Yang sering dilupakan adalah bagaimana nama dan sifat Allah tersebut mampu memberi warna dalam kehidupan setiap muslim. Sehingga tidak sekadar meyakini sifat dan nama-Nya, tapi juga menyadari bahwa sifat Allah membawa tuntutan dalam diri seorang muslim. Kalau Allah mendengar tentu akan mendengar setiap ucapan setiap makhluk-Nya. Oleh sebab itu tidak layak bagi seorang muslim untuk berbicara semaunya? Dia harus menjauhi dusta. Namimah dan ghibah, serta omongan yang profokatif adalah hal buruk yang dibencinya. Karena semua omongan jelek yang keluar dari lisannya pasti didengar oleh-Nya. Karena yakin kalau Allah mendengar, perilakunya adalah refleksi keyakinan bahwa bukan hanya dirinya dan lawan bicara yang mendengarnya. Bukankah Allah telah mengharamkan kelaliman?

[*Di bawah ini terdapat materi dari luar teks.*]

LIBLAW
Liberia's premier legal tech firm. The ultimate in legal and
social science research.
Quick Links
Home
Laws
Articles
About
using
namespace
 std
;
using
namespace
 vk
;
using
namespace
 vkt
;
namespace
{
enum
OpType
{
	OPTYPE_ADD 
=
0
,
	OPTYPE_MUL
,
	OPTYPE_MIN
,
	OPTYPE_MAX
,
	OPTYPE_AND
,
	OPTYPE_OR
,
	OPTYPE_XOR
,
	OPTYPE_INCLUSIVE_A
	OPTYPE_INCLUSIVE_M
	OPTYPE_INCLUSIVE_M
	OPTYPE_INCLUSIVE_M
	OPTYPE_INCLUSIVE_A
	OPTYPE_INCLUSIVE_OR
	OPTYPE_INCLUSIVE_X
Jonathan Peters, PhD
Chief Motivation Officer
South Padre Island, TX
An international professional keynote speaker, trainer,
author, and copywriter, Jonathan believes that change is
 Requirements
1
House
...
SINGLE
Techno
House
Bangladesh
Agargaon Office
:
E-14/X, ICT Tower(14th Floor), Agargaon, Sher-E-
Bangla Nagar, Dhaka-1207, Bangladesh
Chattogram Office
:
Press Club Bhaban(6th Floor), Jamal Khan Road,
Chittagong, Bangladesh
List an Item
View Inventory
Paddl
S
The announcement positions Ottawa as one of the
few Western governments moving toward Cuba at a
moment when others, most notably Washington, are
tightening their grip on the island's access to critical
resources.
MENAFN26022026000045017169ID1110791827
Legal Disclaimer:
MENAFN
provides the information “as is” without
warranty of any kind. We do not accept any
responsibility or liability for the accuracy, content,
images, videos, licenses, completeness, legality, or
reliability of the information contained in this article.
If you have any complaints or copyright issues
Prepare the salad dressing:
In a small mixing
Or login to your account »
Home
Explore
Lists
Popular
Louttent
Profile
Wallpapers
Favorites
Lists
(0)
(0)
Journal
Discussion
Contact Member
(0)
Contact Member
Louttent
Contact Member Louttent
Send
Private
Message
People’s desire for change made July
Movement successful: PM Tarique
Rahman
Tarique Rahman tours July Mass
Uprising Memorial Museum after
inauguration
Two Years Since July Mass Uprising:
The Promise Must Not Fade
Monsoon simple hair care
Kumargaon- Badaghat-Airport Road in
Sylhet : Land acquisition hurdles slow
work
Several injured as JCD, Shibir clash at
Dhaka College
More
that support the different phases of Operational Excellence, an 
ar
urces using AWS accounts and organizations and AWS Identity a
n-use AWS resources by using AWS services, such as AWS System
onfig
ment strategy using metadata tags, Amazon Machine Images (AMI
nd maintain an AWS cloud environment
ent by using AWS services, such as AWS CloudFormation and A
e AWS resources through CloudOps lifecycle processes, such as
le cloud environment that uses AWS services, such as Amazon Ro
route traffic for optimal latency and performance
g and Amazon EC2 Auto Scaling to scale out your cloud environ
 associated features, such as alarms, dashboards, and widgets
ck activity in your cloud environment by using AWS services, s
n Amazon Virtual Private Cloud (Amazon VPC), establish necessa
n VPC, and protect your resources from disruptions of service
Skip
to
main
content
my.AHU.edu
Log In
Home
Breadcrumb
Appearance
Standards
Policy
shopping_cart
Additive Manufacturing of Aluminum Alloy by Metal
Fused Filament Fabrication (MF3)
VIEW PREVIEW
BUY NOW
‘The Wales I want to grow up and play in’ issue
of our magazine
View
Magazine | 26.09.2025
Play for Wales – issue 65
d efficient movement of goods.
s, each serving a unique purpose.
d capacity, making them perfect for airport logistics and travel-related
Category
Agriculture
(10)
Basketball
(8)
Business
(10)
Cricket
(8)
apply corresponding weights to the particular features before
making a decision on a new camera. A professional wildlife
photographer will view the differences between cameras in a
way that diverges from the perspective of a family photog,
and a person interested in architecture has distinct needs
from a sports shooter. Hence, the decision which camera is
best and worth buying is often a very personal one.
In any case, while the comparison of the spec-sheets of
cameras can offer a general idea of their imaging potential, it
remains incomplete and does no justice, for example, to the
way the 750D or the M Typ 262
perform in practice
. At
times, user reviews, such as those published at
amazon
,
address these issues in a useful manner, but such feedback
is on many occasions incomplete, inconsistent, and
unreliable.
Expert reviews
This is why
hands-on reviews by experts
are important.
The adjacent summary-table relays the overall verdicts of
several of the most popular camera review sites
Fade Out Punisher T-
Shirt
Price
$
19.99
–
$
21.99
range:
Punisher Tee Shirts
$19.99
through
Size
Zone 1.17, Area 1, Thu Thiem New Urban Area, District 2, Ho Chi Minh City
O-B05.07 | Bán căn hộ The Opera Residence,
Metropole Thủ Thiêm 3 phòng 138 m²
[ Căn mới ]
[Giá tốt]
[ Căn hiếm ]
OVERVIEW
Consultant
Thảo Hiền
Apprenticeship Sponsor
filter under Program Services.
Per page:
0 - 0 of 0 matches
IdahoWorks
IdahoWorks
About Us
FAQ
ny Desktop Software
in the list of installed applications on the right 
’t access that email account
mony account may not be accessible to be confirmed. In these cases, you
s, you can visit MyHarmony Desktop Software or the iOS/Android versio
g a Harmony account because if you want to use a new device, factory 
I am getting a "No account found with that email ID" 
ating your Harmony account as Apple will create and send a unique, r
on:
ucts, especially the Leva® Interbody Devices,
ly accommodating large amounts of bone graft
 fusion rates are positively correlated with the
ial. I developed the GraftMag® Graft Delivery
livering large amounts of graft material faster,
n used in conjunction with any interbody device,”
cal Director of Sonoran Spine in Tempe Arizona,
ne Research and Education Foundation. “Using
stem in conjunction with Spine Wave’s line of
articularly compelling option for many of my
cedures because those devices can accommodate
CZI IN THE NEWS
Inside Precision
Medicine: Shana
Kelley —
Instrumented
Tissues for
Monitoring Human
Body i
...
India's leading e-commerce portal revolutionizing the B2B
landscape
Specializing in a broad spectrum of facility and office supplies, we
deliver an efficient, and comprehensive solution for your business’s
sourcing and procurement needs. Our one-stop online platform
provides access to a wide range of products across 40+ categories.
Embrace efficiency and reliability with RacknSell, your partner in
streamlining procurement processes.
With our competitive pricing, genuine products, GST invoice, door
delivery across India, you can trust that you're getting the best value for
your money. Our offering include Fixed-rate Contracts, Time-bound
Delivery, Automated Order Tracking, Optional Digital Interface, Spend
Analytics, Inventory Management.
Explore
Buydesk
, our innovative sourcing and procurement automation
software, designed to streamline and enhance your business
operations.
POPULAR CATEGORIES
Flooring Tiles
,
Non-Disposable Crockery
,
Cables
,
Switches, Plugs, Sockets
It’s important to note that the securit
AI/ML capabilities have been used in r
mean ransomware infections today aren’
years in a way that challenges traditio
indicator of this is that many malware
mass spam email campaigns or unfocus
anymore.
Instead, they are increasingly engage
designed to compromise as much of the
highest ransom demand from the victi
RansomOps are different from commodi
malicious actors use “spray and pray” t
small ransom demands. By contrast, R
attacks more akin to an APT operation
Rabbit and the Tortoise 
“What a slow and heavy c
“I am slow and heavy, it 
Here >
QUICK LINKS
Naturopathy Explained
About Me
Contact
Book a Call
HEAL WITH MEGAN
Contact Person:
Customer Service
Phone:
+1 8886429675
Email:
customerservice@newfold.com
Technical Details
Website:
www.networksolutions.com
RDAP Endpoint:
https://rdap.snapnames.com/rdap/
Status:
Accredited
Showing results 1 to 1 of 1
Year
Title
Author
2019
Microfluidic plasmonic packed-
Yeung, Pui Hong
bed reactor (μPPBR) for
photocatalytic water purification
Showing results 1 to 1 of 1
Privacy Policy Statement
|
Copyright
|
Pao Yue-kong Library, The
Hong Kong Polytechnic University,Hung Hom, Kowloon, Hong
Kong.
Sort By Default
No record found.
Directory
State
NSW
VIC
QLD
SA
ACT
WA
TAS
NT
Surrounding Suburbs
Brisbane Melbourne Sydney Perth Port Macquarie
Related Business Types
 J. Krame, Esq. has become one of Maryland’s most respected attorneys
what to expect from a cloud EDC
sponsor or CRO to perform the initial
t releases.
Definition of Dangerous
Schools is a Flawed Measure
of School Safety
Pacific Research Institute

Yang menyebabkan kita tak pernah sekalipun berpikir untuk melakukannya.

Sifat melihat pun begitu. Tidak sedikit yang meyakininya, tapi sulit menemukan orang yang selalu merasa dilihat oleh Allah. Seharusnya tertanam dalam benak setiap muslim , bahwa Allah ta’ala tidak hanya melihat perbuatan baiknya, tetapi juga mengetahui perbuatan buruk dan tercela yang boleh jadi tertutup dari penglihatan manusia. Oleh sebab itu adalah sesuatu yang ironis bila seorang muslim yang harusnya selalu merasa dilihat Allah ta’ala , melakukan hal-hal yang tercela untuk mendapatkan keuntungan duniawi sementara di akhirat nanti niscaya mendapatkan kerugian. Mestinya seorang muslim merasa takut untuk melakukan perbuatan buruk dan tercela, karena Allah ta’ala begitu mengawasi setiap gerak-geriknya.

Silahkan saja orientalis menjadi islamolog karena menempatkan ajaran Islam sekadar ilmu tanpa amalan, tapi seorang muslim jangan sampai hanya sekadar menjadi seorang tauhidolog, menjadikan Tauhid sekadar ilmu dan bahan pelajaran, tanpa disertai keimanan yang mendalam hingga membentuk perilaku muslim yang baik dan terpuji. Wallahu a’lam.